• [Aim of the exercise]
Please copy each line of the listing that includes the string "inflicts".

• [Information shown]
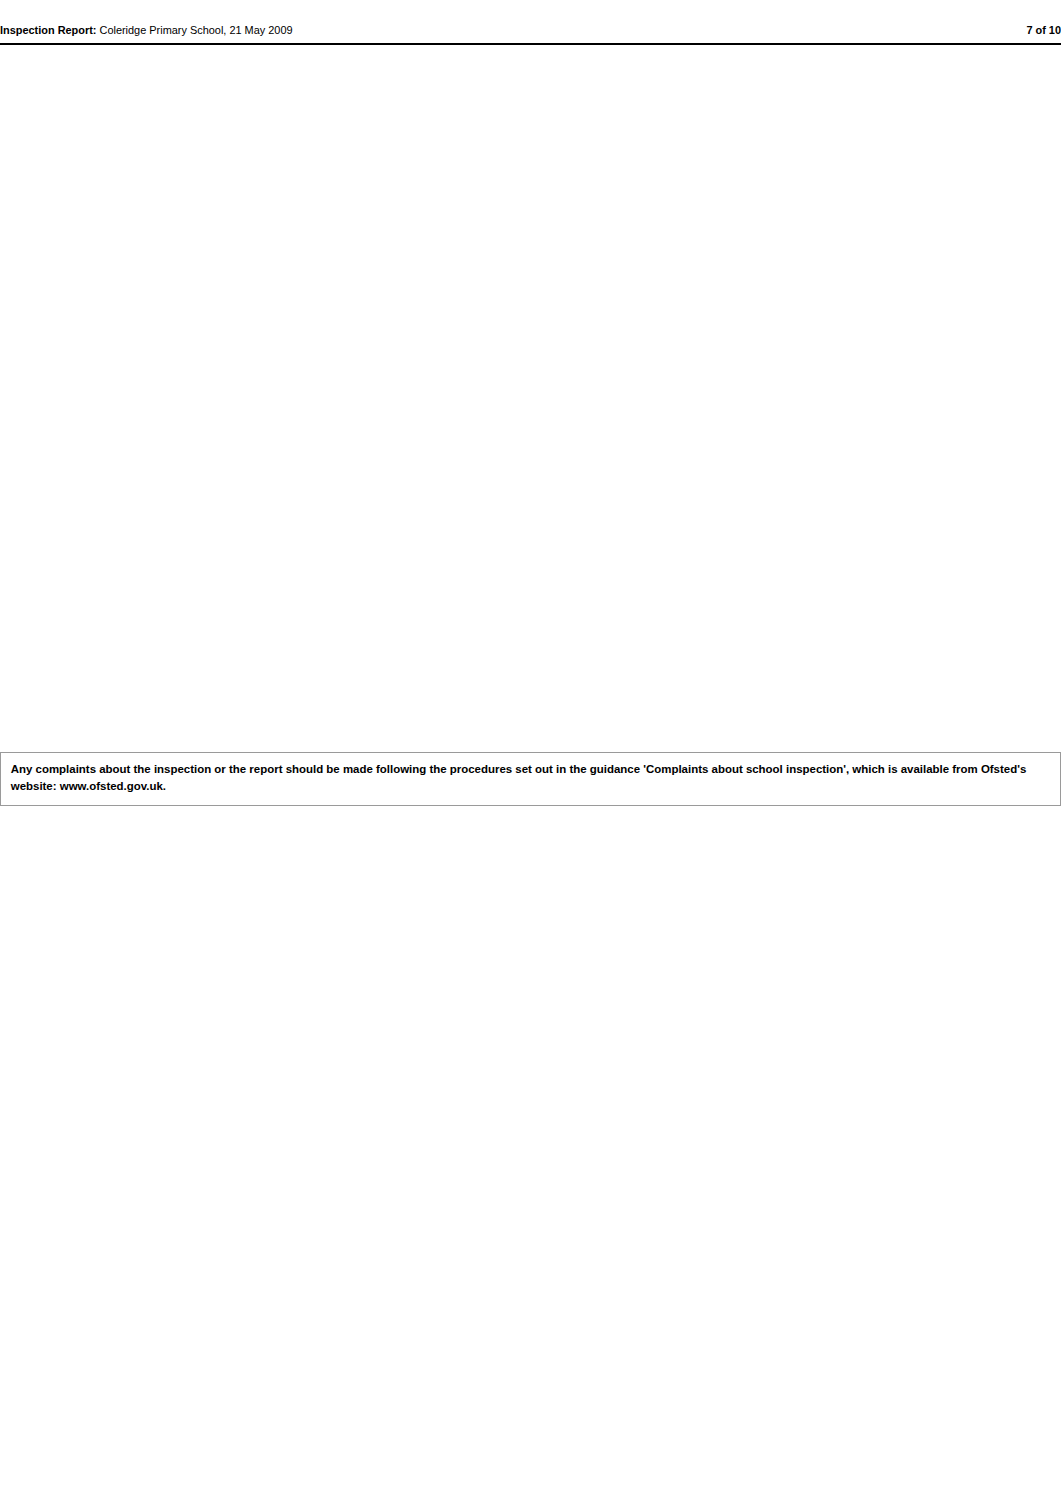Inspection Report: Coleridge Primary School, 21 May 2009
7 of 10
Any complaints about the inspection or the report should be made following the procedures set out in the guidance 'Complaints about school inspection', which is available from Ofsted's website: www.ofsted.gov.uk.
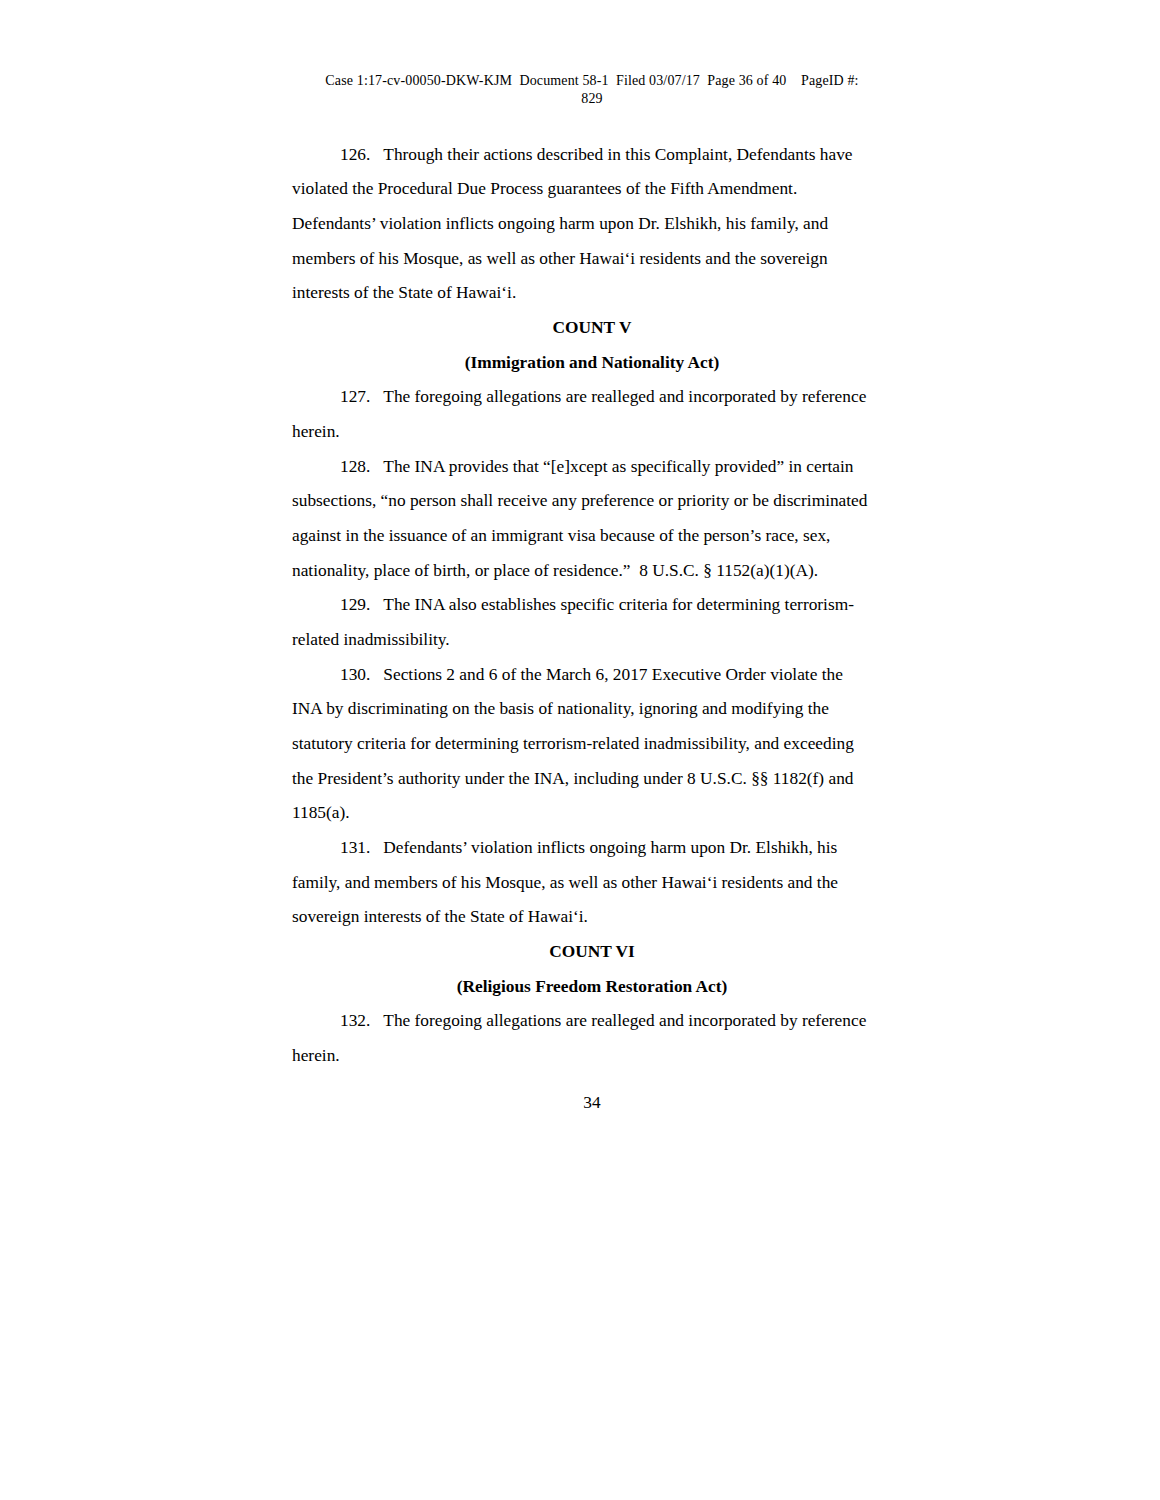Case 1:17-cv-00050-DKW-KJM Document 58-1 Filed 03/07/17 Page 36 of 40 PageID #:
829
126. Through their actions described in this Complaint, Defendants have
violated the Procedural Due Process guarantees of the Fifth Amendment.
Defendants’ violation inflicts ongoing harm upon Dr. Elshikh, his family, and
members of his Mosque, as well as other Hawai‘i residents and the sovereign
interests of the State of Hawai‘i.
COUNT V
(Immigration and Nationality Act)
127. The foregoing allegations are realleged and incorporated by reference
herein.
128. The INA provides that “[e]xcept as specifically provided” in certain
subsections, “no person shall receive any preference or priority or be discriminated
against in the issuance of an immigrant visa because of the person’s race, sex,
nationality, place of birth, or place of residence.” 8 U.S.C. § 1152(a)(1)(A).
129. The INA also establishes specific criteria for determining terrorism-
related inadmissibility.
130. Sections 2 and 6 of the March 6, 2017 Executive Order violate the
INA by discriminating on the basis of nationality, ignoring and modifying the
statutory criteria for determining terrorism-related inadmissibility, and exceeding
the President’s authority under the INA, including under 8 U.S.C. §§ 1182(f) and
1185(a).
131. Defendants’ violation inflicts ongoing harm upon Dr. Elshikh, his
family, and members of his Mosque, as well as other Hawai‘i residents and the
sovereign interests of the State of Hawai‘i.
COUNT VI
(Religious Freedom Restoration Act)
132. The foregoing allegations are realleged and incorporated by reference
herein.
34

• [Output of the task]
Defendants’ violation inflicts ongoing harm upon Dr. Elshikh, his family, and
131. Defendants’ violation inflicts ongoing harm upon Dr. Elshikh, his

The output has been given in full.